I think the near-duplicate doesn't qualify, because an explicit bound is more difficult to obtain in our case. So I'll go through the theory anyway.
Suppose that $a$ is the leading digit of $3^n$ modulo $10$. Then, we know that $a \times 10^k < 3^n < (a+1) \times 10^k$ for some positive integer $k$. Taking logarithms to the base $10$, this tells us that $$k + \log_{10} a < n \log_{10} 3 < k + \log_{10}(a+1)$$
Let $[x]$ be the greatest integer function i.e. $[x]$ is the unique integer such that $[x] \leq x < x+1$. Now, let $\{x\} = x - [x]$ be the distance of $x$ from the first integer below it. The inequality above translates to $\log_{10}a < \{n \log_{10} 3\} < \log_{10}(a+1)$.
Therefore, the condition for $3^n$ to have leading digit $1$, for example, is that $0=\log_{10} 1 < \{n \log_{10} 3\} < \log_{10} 2$.

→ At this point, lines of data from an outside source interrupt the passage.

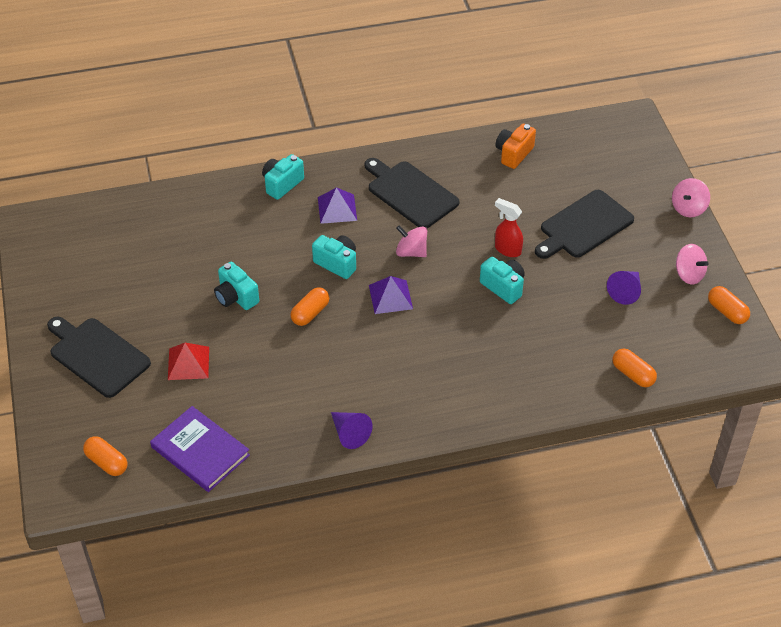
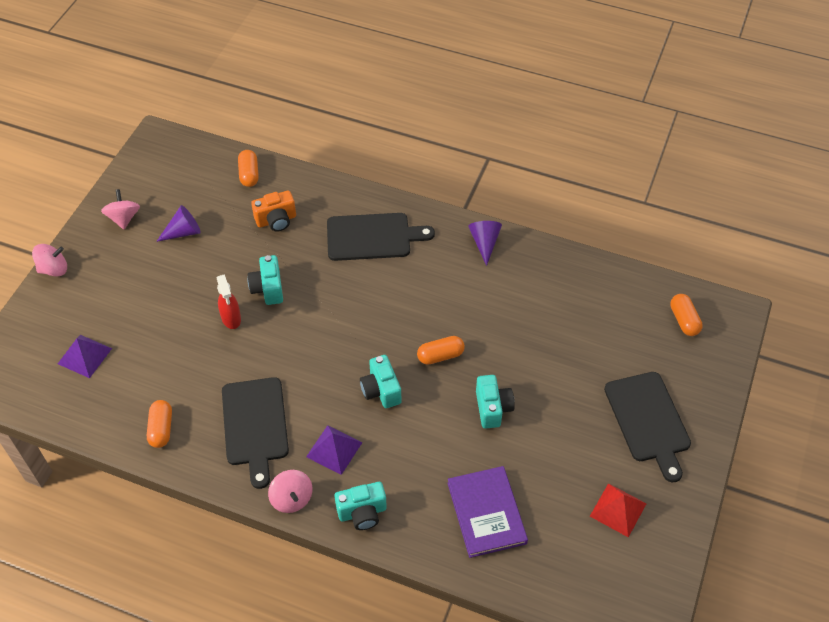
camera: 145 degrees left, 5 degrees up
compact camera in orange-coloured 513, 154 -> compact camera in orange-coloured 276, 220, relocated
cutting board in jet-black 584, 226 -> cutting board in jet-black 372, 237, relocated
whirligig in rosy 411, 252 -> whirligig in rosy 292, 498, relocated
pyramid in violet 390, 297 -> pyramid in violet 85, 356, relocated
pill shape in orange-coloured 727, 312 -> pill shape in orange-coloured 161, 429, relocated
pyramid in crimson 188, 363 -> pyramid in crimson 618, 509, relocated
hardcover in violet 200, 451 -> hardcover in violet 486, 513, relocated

Now, imagine a circle of circumference $1$. You start at some point on the circle, and take hops of length, say $\frac 16$ or something. You will reach from where you came within $6$ steps, and keep repeating the same steps over and over again. Similarly, if you took hops of length $\frac 5{12}$, then you'd reach back from where you came in $12$ steps, and once again repeat. You can see that if I replace $\frac 5{12}$ by any rational number, you'd still get this repetition. In other words, you are only going to be hitting the same finitely many points on the circle over and over again if you hop like this.

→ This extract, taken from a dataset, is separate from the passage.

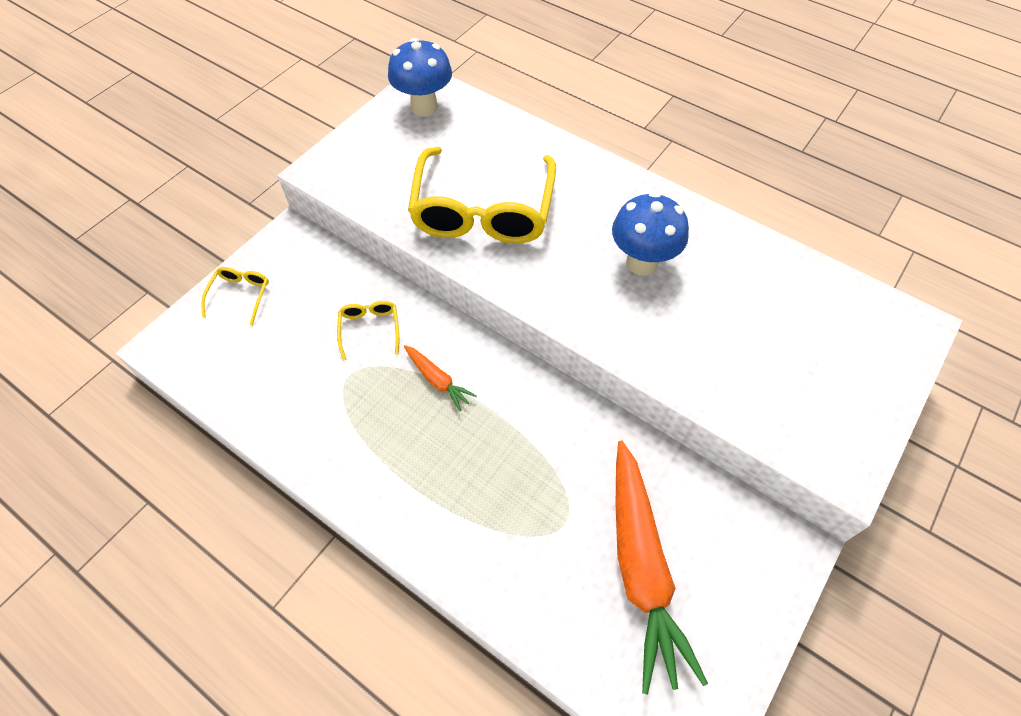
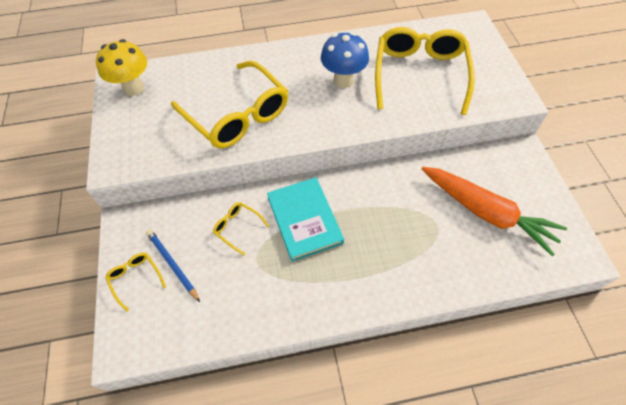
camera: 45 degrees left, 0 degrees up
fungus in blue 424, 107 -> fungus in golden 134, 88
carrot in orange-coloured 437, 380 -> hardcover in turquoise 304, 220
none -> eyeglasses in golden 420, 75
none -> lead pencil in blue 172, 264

Now, imagine this : you have an irrational number as your hop length. What occurs then? Well, it so turns out that you not only keep hitting distinct points, but the points you hit become uniformly distributed on the circle, in the sense that it becomes more and more difficult to find gaps that you haven't hopped into and covered. Therefore, this other end of the spectrum tells you, that the likelihood that you land in a certain region of the circumference, IF you are hopping with irrational length, should be proportional to the size of that region.
This, is indeed the case, and is referred to as equidistribution.
Indeed, consider the sequence $\{n \log_{10} 3\}$. Now, as $n$ moves forward, this quantity is essentially a move forward on a circle of circumference $1$, by the quantity $\log_{10} 3$.
Is $\log_{10} 3$ irrational, however? Suppose that $\frac pq = \log_{10} 3$ in reduced terms, then $10^p = 3^q$ and prime factorization will do the rest, so it's definitely irrational.
The proof of this result is not particularly easy, since the idea relies upon an integral identity that is derived from the sequence of fractional parts, followed by an approximation argument. I've suggested an elementary approach that I'm not sure would work, but I think we can try to intuit from it, the result. For reference, you could read up this article and more on Weyl's equidistribution criterion.
Suppose that $l$ is an irrational number, and let $0 \leq a < b \leq 1$. Then, we have :
$$
\lim_{n \to \infty} \frac{\#\{k \leq n : \{kl\} \in (a,b)\}}{n} = b-a
$$
In other words, the proportion of fractional parts that fall into a certain region is equal to the size of that region.
Now, putting this into play, we know that with $l = \log_{10} 3$ :
$$
\lim_{n \to \infty} \frac{\#\{k \leq n : \{k\log_{10} 3\} \in (0,\log_{10} 2)\}}{n} = \log_{10} 2
$$
which tells you that the desired limit is $\log_{10} 2$.
Note : It may be possible to consider the following approach for equidistribution of $\{nl\}$ for $l$ irrational.
Let $\frac{p_m}{q_m}$ be rationals converging to $l$.
Fix $m$ and consider the quantity $\lim_{n \to \infty} \frac{\#\{k \leq n : \{k\frac{p_m}{q_m}\} \in (a,b)\}}{n}$. Let $K = \#\{ 0 \leq k < q_m : a < \{k\frac{p_m}{q_m}\} < b\}$. Note that this $K$ captures the repetition of the fractional parts after $q_m$ steps, so for large enough $N$ we can easily see that the limit is $\frac{K}{q_m}$ following some simple estimations.
Fix a $k'$ positive integer. By taking a fixed $m$ large enough, we can always ensure that $[k\frac{p_m}{q_m}]$ and $[kl]$ match up to arbitrarily large quantities ,and by taking $m$ even larger if required (this time depending upon $a$ and $b$) we can ensure that $\{k \frac{p_m}{q_m}\} \in (a,b)$ if and only if $\{kl\} \in (a,b)$, for $1 \leq k \leq k'$. Thus, we can basically make sure that the sequence for $\alpha$ matches with the sequence for $\frac{p_m}{q_m}$ upto $k'$ steps for arbitrary $k$ by taking $m$ large enough.
Conclude using a limit exchange criterion.
This is merely a framework, but it will be a good elementary approach instead of using the more complicated result available.